Copy out every entry below, with "zero-indexed" switched to "0-indexed" and nothing else altered. Omit the pictures.

== Segment start ==

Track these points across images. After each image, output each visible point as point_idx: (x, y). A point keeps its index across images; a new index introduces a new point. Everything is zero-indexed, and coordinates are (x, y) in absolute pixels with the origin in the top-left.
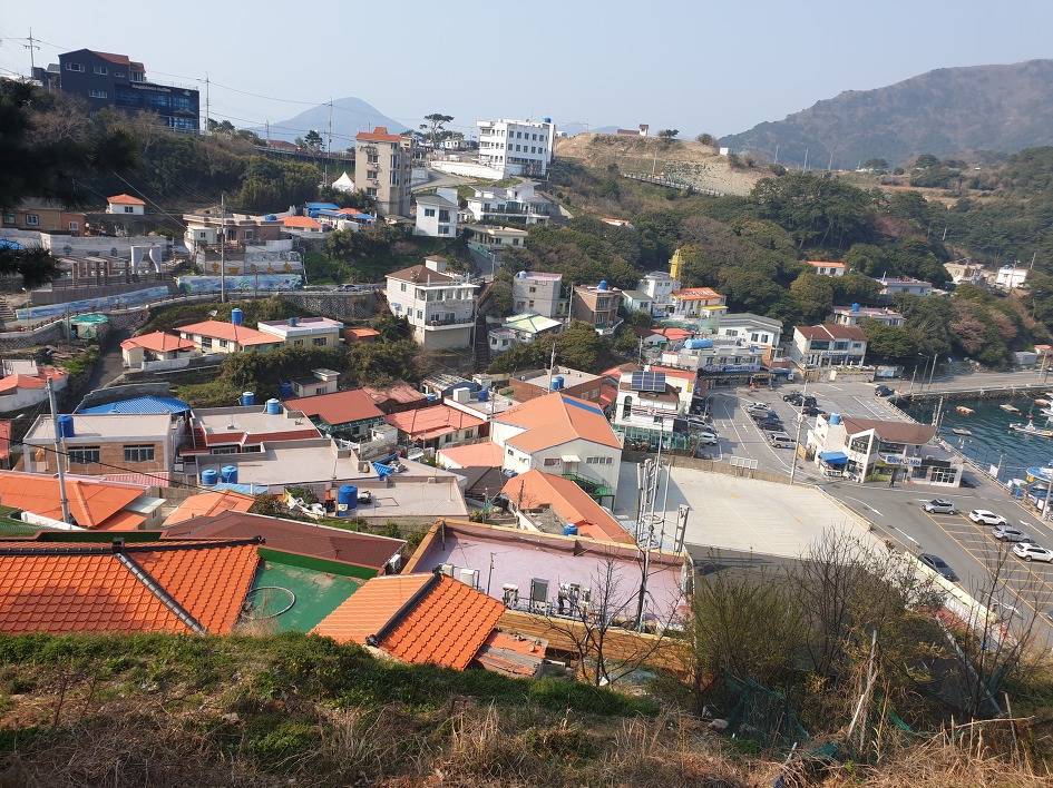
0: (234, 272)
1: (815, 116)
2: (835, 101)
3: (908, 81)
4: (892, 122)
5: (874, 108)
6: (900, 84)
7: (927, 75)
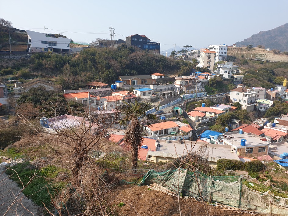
0: (192, 92)
1: (253, 39)
2: (258, 34)
3: (279, 27)
4: (276, 39)
5: (270, 35)
6: (276, 28)
7: (284, 25)
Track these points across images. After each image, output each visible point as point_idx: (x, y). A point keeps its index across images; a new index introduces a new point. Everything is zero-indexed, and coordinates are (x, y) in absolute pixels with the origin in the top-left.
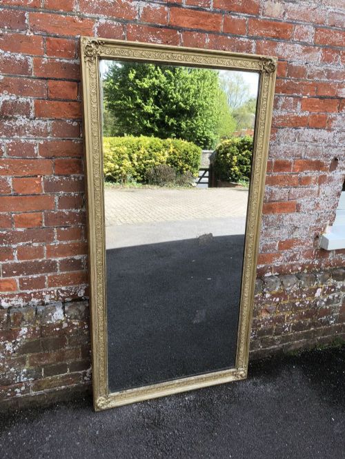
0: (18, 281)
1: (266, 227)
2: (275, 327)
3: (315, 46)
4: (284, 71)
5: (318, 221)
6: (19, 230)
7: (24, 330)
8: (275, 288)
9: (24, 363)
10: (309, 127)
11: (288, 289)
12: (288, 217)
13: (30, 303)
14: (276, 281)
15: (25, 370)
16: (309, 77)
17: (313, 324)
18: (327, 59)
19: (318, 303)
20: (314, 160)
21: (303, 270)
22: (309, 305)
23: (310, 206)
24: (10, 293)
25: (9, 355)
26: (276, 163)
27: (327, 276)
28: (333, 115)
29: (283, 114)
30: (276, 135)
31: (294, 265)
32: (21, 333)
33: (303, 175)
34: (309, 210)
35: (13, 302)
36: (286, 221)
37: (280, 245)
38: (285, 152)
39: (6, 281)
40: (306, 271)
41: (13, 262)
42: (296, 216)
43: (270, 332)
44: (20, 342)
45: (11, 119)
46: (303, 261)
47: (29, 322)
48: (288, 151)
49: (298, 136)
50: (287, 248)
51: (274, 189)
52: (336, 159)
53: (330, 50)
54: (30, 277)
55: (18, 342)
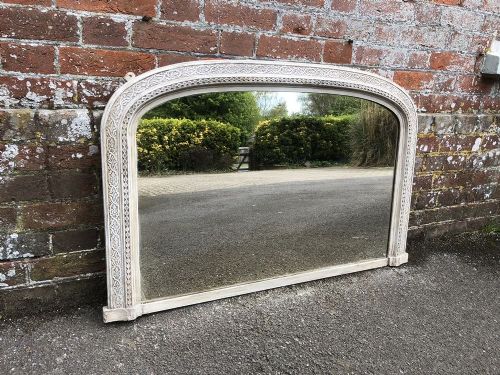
2: (417, 194)
5: (484, 28)
7: (12, 150)
8: (425, 127)
9: (13, 221)
11: (440, 132)
12: (447, 11)
14: (426, 117)
15: (15, 236)
17: (465, 197)
19: (475, 162)
21: (456, 108)
22: (464, 163)
31: (447, 98)
32: (6, 154)
34: (474, 6)
36: (444, 18)
37: (432, 60)
40: (460, 112)
42: (457, 13)
46: (459, 93)
47: (22, 132)
50: (441, 67)
54: (24, 42)
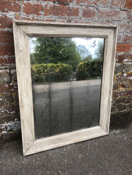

== Segment end ==

_REPLY TO THE TASK_
Track these points across images. After each image, output each visible point as point_idx: (x, y). A point keeps its index across images; a new index introduces a new point. Everything is 0-indexed, and coordinates are (x, y) in absolute pixels with the origin in the top-left.
0: (234, 272)
1: (815, 116)
2: (835, 101)
3: (908, 81)
4: (892, 122)
5: (874, 108)
6: (900, 84)
7: (927, 75)
0: (192, 92)
1: (253, 39)
2: (258, 34)
3: (279, 27)
4: (276, 39)
5: (270, 35)
6: (276, 28)
7: (284, 25)
Track these points across images. After each image, output each visible point as point_idx: (x, y). A point keeps its index across images; a new index introduces a new point. Everything is 0-indexed, and coordinates are (x, y) in absolute pixels with the origin in the top-left.
0: (18, 281)
1: (266, 227)
2: (275, 327)
3: (315, 46)
4: (284, 71)
5: (318, 221)
6: (19, 230)
7: (24, 330)
8: (275, 288)
9: (24, 363)
10: (309, 127)
11: (288, 289)
12: (288, 217)
13: (30, 303)
14: (276, 281)
15: (25, 370)
16: (309, 77)
17: (313, 324)
18: (327, 59)
19: (318, 303)
20: (314, 160)
21: (303, 270)
22: (309, 305)
23: (310, 206)
24: (10, 293)
25: (9, 355)
26: (276, 163)
27: (327, 276)
28: (333, 115)
29: (283, 114)
30: (276, 135)
31: (294, 265)
32: (21, 333)
33: (303, 175)
34: (309, 210)
35: (13, 302)
36: (286, 221)
37: (280, 245)
38: (285, 152)
39: (6, 281)
40: (306, 271)
41: (13, 262)
42: (296, 216)
43: (270, 332)
44: (20, 342)
45: (11, 119)
46: (303, 261)
47: (29, 322)
48: (288, 151)
49: (298, 136)
50: (287, 248)
51: (274, 189)
52: (336, 159)
53: (330, 50)
54: (30, 277)
55: (18, 342)
2: (417, 194)
5: (484, 28)
7: (12, 150)
8: (425, 127)
9: (13, 221)
11: (440, 132)
12: (447, 11)
14: (426, 117)
15: (15, 236)
17: (465, 197)
19: (475, 162)
21: (456, 108)
22: (464, 163)
31: (447, 98)
32: (6, 154)
34: (474, 6)
36: (444, 18)
37: (432, 60)
40: (460, 112)
42: (457, 13)
46: (459, 93)
47: (22, 132)
50: (441, 67)
54: (24, 42)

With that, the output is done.